======== Exercise data

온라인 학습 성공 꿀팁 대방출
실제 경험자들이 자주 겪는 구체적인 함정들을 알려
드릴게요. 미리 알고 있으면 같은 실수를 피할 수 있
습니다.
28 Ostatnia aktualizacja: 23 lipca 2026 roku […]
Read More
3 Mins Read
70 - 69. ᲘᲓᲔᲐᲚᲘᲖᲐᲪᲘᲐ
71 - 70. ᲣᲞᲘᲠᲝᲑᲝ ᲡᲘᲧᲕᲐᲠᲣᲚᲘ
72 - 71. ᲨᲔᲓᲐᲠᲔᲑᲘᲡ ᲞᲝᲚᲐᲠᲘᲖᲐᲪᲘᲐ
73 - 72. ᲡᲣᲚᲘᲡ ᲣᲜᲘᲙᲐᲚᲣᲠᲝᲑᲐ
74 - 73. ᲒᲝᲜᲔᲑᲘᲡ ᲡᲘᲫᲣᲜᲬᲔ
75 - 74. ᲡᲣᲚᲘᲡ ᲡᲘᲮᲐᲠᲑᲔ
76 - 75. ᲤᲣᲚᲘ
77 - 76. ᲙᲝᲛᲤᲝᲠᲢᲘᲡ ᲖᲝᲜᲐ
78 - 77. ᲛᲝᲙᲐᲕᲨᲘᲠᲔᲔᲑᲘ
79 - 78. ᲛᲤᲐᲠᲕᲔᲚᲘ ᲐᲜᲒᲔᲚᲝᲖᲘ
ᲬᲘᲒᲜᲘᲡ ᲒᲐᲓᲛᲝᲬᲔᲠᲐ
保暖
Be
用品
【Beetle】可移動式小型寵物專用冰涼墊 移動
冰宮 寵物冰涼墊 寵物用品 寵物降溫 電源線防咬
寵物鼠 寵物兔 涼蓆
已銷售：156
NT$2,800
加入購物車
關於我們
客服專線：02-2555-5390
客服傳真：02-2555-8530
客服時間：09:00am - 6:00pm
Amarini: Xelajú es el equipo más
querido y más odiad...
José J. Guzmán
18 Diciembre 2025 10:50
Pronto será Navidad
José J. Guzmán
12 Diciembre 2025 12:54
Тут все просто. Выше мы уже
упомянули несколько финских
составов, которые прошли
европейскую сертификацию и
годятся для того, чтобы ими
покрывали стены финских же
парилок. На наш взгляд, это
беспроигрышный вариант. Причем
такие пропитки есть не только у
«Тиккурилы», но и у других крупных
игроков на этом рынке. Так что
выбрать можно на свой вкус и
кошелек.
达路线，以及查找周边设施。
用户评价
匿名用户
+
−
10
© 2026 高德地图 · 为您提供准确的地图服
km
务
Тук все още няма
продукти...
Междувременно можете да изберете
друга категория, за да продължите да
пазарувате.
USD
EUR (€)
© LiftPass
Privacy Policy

================

Output all of the entries without altering a single word.

온라인 학습 성공 꿀팁 대방출
실제 경험자들이 자주 겪는 구체적인 함정들을 알려
드릴게요. 미리 알고 있으면 같은 실수를 피할 수 있
습니다.
28 Ostatnia aktualizacja: 23 lipca 2026 roku […]
Read More
3 Mins Read
70 - 69. ᲘᲓᲔᲐᲚᲘᲖᲐᲪᲘᲐ
71 - 70. ᲣᲞᲘᲠᲝᲑᲝ ᲡᲘᲧᲕᲐᲠᲣᲚᲘ
72 - 71. ᲨᲔᲓᲐᲠᲔᲑᲘᲡ ᲞᲝᲚᲐᲠᲘᲖᲐᲪᲘᲐ
73 - 72. ᲡᲣᲚᲘᲡ ᲣᲜᲘᲙᲐᲚᲣᲠᲝᲑᲐ
74 - 73. ᲒᲝᲜᲔᲑᲘᲡ ᲡᲘᲫᲣᲜᲬᲔ
75 - 74. ᲡᲣᲚᲘᲡ ᲡᲘᲮᲐᲠᲑᲔ
76 - 75. ᲤᲣᲚᲘ
77 - 76. ᲙᲝᲛᲤᲝᲠᲢᲘᲡ ᲖᲝᲜᲐ
78 - 77. ᲛᲝᲙᲐᲕᲨᲘᲠᲔᲔᲑᲘ
79 - 78. ᲛᲤᲐᲠᲕᲔᲚᲘ ᲐᲜᲒᲔᲚᲝᲖᲘ
ᲬᲘᲒᲜᲘᲡ ᲒᲐᲓᲛᲝᲬᲔᲠᲐ
保暖
Be
用品
【Beetle】可移動式小型寵物專用冰涼墊 移動
冰宮 寵物冰涼墊 寵物用品 寵物降溫 電源線防咬
寵物鼠 寵物兔 涼蓆
已銷售：156
NT$2,800
加入購物車
關於我們
客服專線：02-2555-5390
客服傳真：02-2555-8530
客服時間：09:00am - 6:00pm
Amarini: Xelajú es el equipo más
querido y más odiad...
José J. Guzmán
18 Diciembre 2025 10:50
Pronto será Navidad
José J. Guzmán
12 Diciembre 2025 12:54
Тут все просто. Выше мы уже
упомянули несколько финских
составов, которые прошли
европейскую сертификацию и
годятся для того, чтобы ими
покрывали стены финских же
парилок. На наш взгляд, это
беспроигрышный вариант. Причем
такие пропитки есть не только у
«Тиккурилы», но и у других крупных
игроков на этом рынке. Так что
выбрать можно на свой вкус и
кошелек.
达路线，以及查找周边设施。
用户评价
匿名用户
+
−
10
© 2026 高德地图 · 为您提供准确的地图服
km
务
Тук все още няма
продукти...
Междувременно можете да изберете
друга категория, за да продължите да
пазарувате.
USD
EUR (€)
© LiftPass
Privacy Policy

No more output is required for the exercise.